#### ЗАДАНИЯ К УПРАЖНЕНИЮ
**a.** Ответьте по тексту о рекрутском наборе евреев:
(i) На какой срок вместо 25 лет предполагалось брать в рекруты второй разряд?
(ii) Сколько рекрутов с 1 тысячи мужчин стали ежегодно брать с евреев с 1846 года?
(iii) Сколько рублей недоимки списывалось с общины за каждого лишнего рекрута?
**b.** Выпишите в порядке появления все годы, которые упомянуты в тексте о рекрутском наборе евреев.
**c.** Перепишите без изменений фрагмент текста о рекрутском наборе евреев, начиная со слов "В 1844 году –" и заканчивая словами "год на второй.".

#### ТЕКСТ ДЛЯ ЧТЕНИЯ
▽
Предполагалось дать второму разряду 5 лет, чтобы поправить свои дела, а потом применить к ним особую военно-трудовую повинность: брать в рекруты втрое больше, но брать не на 25, а на 10 лет, и в этот срок, «употребляя их в армии и флоте преимущественно в разных мастерствах, обращать потом, согласно с желанием их, в цеховые ремесленники или в состояние земледельцев».

Намерение правительства получило обширное освещение в печати – явно для предупреждения возмущений в Европе. Но там, конечно же, все равно о мерах правительства Российской империи писали не так, как хотелось правительству. Беда с этими европейцами! Вечно не понимают они, что «Не нам понять высоких мер, // Творцом внушаемых вельможам» [24, с. 410]. И в кантонисты их не заберешь…

В 1844 году – новая попытка выселить евреев из деревень, а в 1846 году окончательно перешли от теории к практике: стали брать каждый год 10 рекрутов с 1 тысячи мужчин, тогда как для христиан была норма – 7 рекрутов с 1 тысячи через год на второй.

Разумеется, сразу же возникли рекрутские недоимки. По решению 1850 года стали брать за каждого недобранного рекрута еще трех сверх нормы. В 1852 – новый указ «о пресечении укрывательства» с перечнем суровых наказаний тем, кто бежал, и предписанием брать вместо них родственников или руководителей общин, из которых они происходят. А за каждого лишнего рекрута с общины списывалось 300 рублей недоимки.

В 1853 году изданы правила о дозволении еврейским общинам и частным лицам представлять вместо своего рекрута любых «пойманников» без паспорта… и «тут началась рекрутская вакханалия» [6, с. 133]. В общем-то, «рекрутской вакханалией» можно назвать и все, происходившее раньше, но раньше хотя бы кагалы не содержали специальных отрядов для ловли детей в рекруты! А тут появились целые отряды охотников за детьми: люди, профессионально занятые облавами в местечках-штетлах и хватавшие всех, кого только можно сдать в кантонисты.

«Ответственность за призыв еврейских рекрутов была возложна на кагалы. Поскольку евреи не соглашались добровольно отдавать детей, кагалы принимали насильственные меры: во всех общинах появились особые „охотники за детьми“ („ловчики“, „хаперс“ на идише)» [16, с. 266].
△
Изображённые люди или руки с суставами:
▽
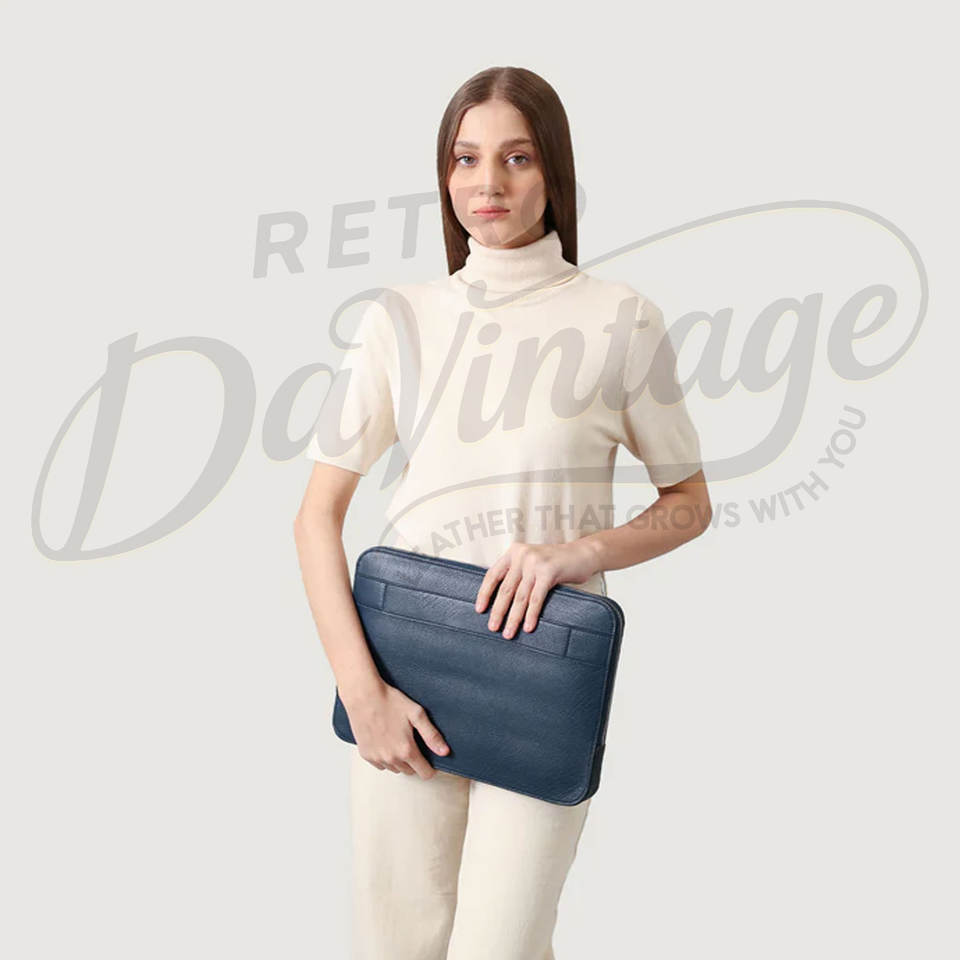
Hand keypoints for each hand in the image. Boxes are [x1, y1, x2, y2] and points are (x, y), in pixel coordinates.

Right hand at [342, 680, 450, 777]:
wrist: (363, 696)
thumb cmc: (390, 701)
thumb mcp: (416, 714)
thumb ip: (431, 735)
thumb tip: (445, 752)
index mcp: (406, 750)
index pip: (424, 773)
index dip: (430, 767)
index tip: (429, 758)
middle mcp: (391, 758)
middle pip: (410, 771)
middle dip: (414, 761)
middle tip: (413, 741)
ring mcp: (377, 758)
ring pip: (395, 768)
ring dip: (400, 760)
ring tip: (398, 739)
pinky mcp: (366, 754)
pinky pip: (380, 764)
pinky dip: (385, 758)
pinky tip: (386, 741)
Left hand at [474, 539, 599, 638]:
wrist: (584, 554)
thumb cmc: (557, 562)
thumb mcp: (532, 562)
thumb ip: (518, 574)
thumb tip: (502, 601)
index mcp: (513, 552)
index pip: (493, 575)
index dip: (485, 593)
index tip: (479, 609)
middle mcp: (522, 555)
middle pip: (505, 588)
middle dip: (498, 611)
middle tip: (493, 627)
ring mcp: (535, 563)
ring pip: (520, 596)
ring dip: (513, 617)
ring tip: (509, 632)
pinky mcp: (549, 572)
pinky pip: (536, 598)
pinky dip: (531, 614)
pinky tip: (528, 626)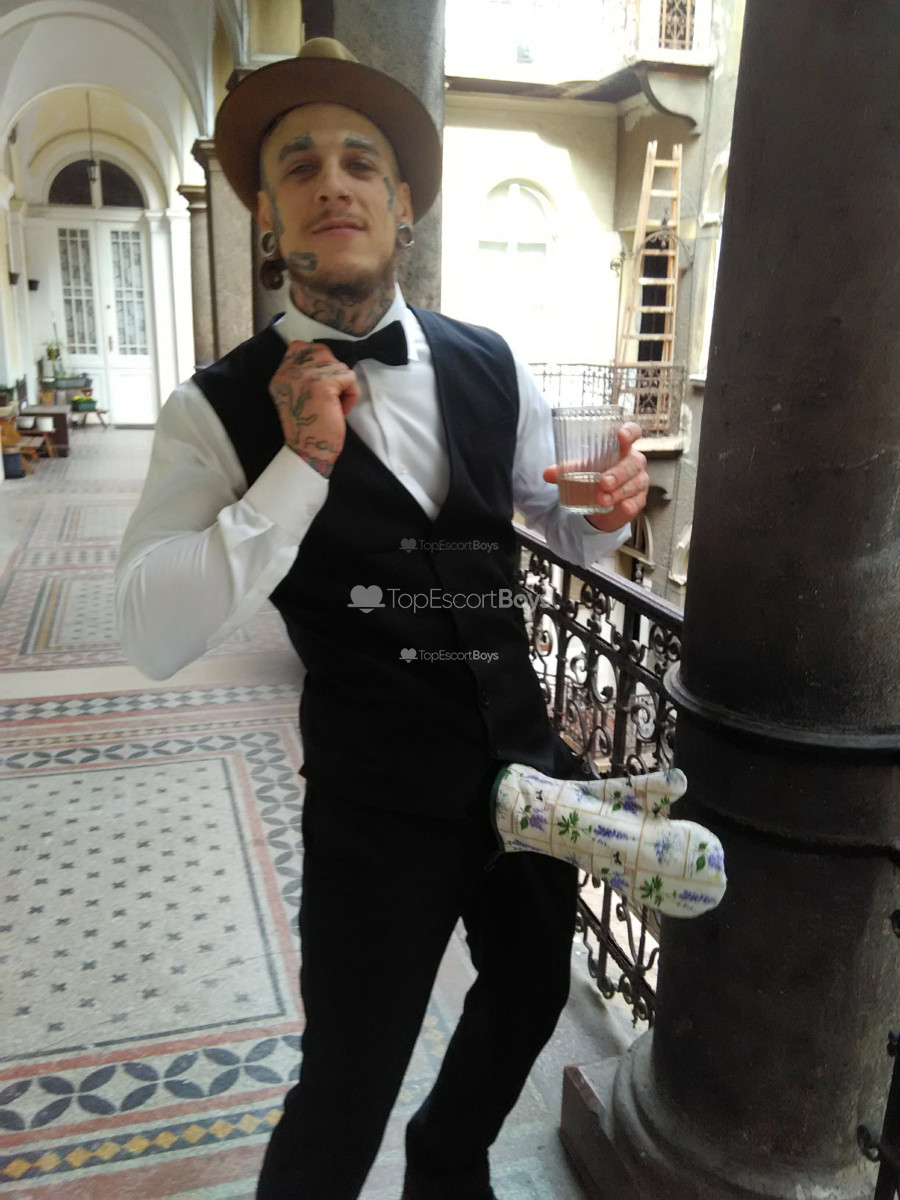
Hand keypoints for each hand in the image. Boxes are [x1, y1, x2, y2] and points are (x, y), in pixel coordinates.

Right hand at [269, 340, 360, 477]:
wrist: (309, 451)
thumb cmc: (310, 427)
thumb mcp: (297, 395)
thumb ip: (302, 374)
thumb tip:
△
#### ОТВЕТЫ К ЗАДАНИЯМ
**a.**
(i) На 10 лет.
(ii) 10 рекрутов.
(iii) 300 рублей.

**b.** 1844, 1846, 1850, 1852, 1853

**c.**
В 1844 году – новая попытка выселить евреев из деревень, а в 1846 году окончательно перешли от теории к практике: стали брать каждый год 10 рекрутов с 1 тысячи мужчин, тогда как для христиан была норма – 7 рекрутов с 1 тысячи через год на второй.